(Data extracted from a collection)
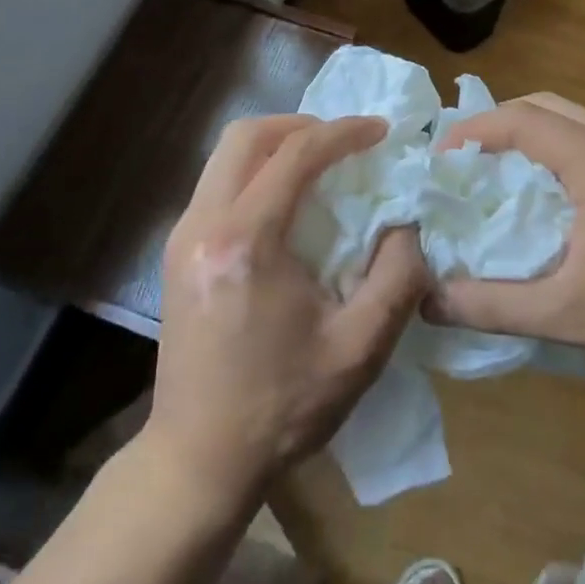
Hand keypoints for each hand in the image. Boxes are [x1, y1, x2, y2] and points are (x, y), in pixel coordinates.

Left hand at [145, 114, 430, 500]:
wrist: (199, 458)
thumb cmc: (283, 406)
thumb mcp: (360, 348)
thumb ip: (398, 276)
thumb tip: (406, 223)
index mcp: (247, 242)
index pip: (296, 154)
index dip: (344, 132)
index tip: (381, 131)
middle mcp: (204, 226)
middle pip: (246, 135)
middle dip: (302, 125)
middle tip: (345, 142)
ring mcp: (182, 237)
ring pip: (226, 156)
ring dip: (277, 146)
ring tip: (321, 165)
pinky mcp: (178, 253)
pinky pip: (219, 183)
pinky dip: (257, 171)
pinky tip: (288, 202)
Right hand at [427, 93, 584, 393]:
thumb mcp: (564, 318)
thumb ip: (489, 306)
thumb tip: (427, 299)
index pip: (525, 120)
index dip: (475, 131)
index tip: (441, 158)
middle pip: (548, 107)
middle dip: (499, 125)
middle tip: (463, 161)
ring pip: (574, 120)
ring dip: (531, 135)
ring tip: (497, 172)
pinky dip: (559, 150)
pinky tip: (547, 191)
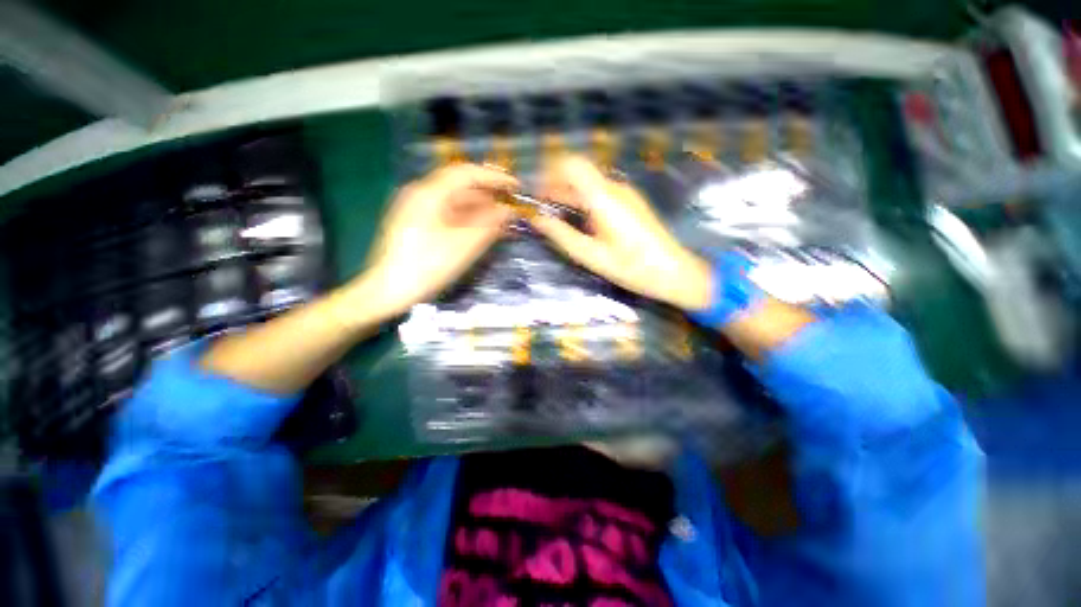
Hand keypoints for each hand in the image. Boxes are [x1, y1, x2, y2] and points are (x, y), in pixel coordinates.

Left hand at [355, 164, 516, 318]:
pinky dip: (467, 219)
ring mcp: (417, 209)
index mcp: (429, 193)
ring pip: (455, 202)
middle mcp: (421, 194)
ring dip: (480, 209)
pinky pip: (448, 214)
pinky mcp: (417, 224)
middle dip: (488, 196)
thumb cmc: (427, 266)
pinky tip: (482, 230)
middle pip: (461, 187)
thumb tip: (510, 211)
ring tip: (502, 221)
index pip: (467, 173)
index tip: (516, 187)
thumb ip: (490, 224)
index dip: (495, 178)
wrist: (388, 290)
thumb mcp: (464, 245)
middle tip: (512, 207)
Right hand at [530, 155, 712, 310]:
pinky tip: (578, 222)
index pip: (571, 164)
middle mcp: (614, 188)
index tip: (536, 194)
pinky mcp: (630, 203)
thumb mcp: (590, 255)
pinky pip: (600, 194)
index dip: (549, 173)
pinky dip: (583, 202)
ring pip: (589, 184)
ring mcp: (624, 194)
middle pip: (578, 174)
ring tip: (555, 218)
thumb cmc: (630, 266)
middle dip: (555, 187)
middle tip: (540, 210)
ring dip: (568, 195)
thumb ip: (560, 234)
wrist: (672, 271)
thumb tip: (536, 219)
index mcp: (603, 197)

Task directions -
Each line from the start of the entries to the line holding "ring mcp: (182, 237)" is to be given again exactly, both ends included, and each picture is to be left out.

The answer -
Hand keypoints for each hand in the image. Boxes are [x1, y1, x2, y2] and points are (x, y), in pixel coordinates.

Left hand at [145, 114, 430, 500]:
wrist: (199, 458)
thumb cmc: (283, 406)
thumb mcp: (360, 348)
thumb ip: (398, 276)
thumb tip: (406, 223)
index mcp: (247, 242)
index pip: (296, 154)
index dip: (344, 132)
index tip: (381, 131)
middle mcp: (204, 226)
middle pip: (246, 135)
middle dip: (302, 125)
middle tip: (345, 142)
ring mcp: (182, 237)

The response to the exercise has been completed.